Writer. Doctor. Mother.

Tea lover.

World Tea Specialist. April 2017.

 

​I begin every day with tea. Usually, it’s an oolong, but I often have green, yellow, or blacks teas. Many days it’s more than one type. I choose the tea, weigh it out in a gaiwan or Yixing pot, heat the water, and infuse it multiple times. I pour the tea into two insulated bottles and take them to work. It’s the time of day I look forward to the most: this choice of tea, the ritual of weighing, heating, infusing, pouring. The aroma of the dry leaf, the tea liquor. The sips of tea that never make it into the insulated bottle. The anticipation of the afternoon, when I will drink the second bottle, the tea still hot.

 

Tea pulses throughout my day, my qi.

 

I began serious tea cupping several months ago, when I began taking courses at the World Tea Academy. Cupping is the technique of comparing teas by keeping consistent the weight, the temperature of the water, and the length of the infusion. Keep every other aspect of the cup consistent, and the tea leaf becomes the unique variable. Professional cupping includes inspection of the dry leaf, its appearance and aroma; the infused leaf, appearance and aroma; the tea liquor, appearance, aroma, taste (both hot and cooled), the mouthfeel, the finish. Cupping brings out flavors that are might missed for their subtlety, if infused at the temperature or length of time generally considered optimal for that tea. Keep a log of these standardized cuppings and you can evaluate and compare teas over time. The WTA cupping assignments showed me the gift-opening-joy of discovering the passion in tea leaves.

 

I drink my first bottle of tea in the morning, while I address emails and calls on my desk, and while I am interviewing my morning patients. The flavors and warmth of the tea grounds me, reminds me of the peaceful ritual of the gaiwan infusion, helps me create a peaceful space for the individual in my office.

 

My second bottle is my favorite lime-green colored Sip by S’well, which I save for last. I am always delighted by the permanence of the heat; the hot tea seems to fortify me even on afternoons when I work through lunch, when I have been present for other people’s pain for hours in a row. Finding balance in the face of suffering is one of the greatest challenges I face. The key is to settle into the peace of the moment.

 

When I think of peaceful moments in my life, memories that float easily into my thoughts, tea is frequently at the center: Tia Berta sipping yerba mate through her lovely silver bombilla, or preparing manzanilla tea for an upset stomach.
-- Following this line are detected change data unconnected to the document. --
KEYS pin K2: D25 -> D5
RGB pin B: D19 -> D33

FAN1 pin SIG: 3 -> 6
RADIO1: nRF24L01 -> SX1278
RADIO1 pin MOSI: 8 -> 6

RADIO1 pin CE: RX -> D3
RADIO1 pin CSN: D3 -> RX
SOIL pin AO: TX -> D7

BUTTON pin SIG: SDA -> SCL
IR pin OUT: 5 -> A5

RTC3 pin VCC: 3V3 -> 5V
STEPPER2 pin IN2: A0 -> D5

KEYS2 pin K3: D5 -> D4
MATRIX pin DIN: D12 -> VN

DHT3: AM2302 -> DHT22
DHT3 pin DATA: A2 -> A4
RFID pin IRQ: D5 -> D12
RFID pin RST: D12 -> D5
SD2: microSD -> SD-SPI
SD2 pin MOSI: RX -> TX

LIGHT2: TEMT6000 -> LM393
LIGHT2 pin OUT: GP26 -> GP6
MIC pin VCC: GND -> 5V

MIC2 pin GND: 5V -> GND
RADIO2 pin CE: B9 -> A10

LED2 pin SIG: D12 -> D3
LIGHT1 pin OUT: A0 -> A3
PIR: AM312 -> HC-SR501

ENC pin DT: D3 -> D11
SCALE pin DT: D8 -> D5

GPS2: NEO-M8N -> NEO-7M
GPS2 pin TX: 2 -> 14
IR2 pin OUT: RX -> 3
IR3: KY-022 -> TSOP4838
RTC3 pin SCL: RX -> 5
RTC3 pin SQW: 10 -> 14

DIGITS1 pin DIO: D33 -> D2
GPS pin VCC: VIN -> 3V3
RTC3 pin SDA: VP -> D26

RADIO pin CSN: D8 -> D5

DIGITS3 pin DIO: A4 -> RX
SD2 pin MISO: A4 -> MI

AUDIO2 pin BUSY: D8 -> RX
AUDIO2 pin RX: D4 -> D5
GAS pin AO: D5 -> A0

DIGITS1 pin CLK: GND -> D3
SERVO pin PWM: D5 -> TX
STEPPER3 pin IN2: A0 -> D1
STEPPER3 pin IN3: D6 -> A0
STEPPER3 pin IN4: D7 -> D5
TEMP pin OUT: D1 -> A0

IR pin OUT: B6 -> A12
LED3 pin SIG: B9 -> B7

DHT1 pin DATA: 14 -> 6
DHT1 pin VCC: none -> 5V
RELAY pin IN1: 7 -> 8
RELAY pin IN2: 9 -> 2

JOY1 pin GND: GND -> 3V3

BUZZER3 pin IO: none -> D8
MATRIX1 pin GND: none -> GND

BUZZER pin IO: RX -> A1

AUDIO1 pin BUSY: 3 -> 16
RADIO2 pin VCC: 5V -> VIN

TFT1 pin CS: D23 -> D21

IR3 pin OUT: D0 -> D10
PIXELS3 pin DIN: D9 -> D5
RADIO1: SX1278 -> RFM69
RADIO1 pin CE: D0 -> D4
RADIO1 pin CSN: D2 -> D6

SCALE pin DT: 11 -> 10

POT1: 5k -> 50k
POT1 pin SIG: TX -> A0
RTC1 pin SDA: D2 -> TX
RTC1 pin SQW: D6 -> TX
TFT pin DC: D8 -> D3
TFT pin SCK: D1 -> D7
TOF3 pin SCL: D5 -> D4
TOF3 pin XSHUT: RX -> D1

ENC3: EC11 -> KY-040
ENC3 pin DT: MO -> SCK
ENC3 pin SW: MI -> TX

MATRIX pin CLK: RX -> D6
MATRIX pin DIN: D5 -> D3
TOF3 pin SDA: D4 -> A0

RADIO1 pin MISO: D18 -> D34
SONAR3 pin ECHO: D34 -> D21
Serving English Breakfast tea and cookies on the front porch as my children and their neighbor friends gathered on balmy summer afternoons, the chimes playing in the breeze. Discovering Rooibos tea, back when it was exotic and rare. Taking Jasmine pearl green tea with my daughter, Sarah.

 

I look forward to tomorrow morning’s tea cupping: three yellow teas from China, including the mythical Jun Shan Yin Zhen, one of China’s Ten Famous teas. Jun Shan Yin Zhen is grown in the early spring, on from Jun Shan Island (also known as the Island of Immortals) on Lake Dong Ting in Hunan Province. Tomorrow’s tea is from Tea Spring, and was plucked this spring. The tradition of this tea, one of the Imperial tribute teas of the past, underscores how we value the careful and well-crafted work of human hands. There is no machine product that has the same value.

 

This month I finished certification as a World Tea Specialist; I am excited to continue on to advanced certifications. As I delve deeper into tea knowledge, I realize how little I know. Tea is like medicine in that.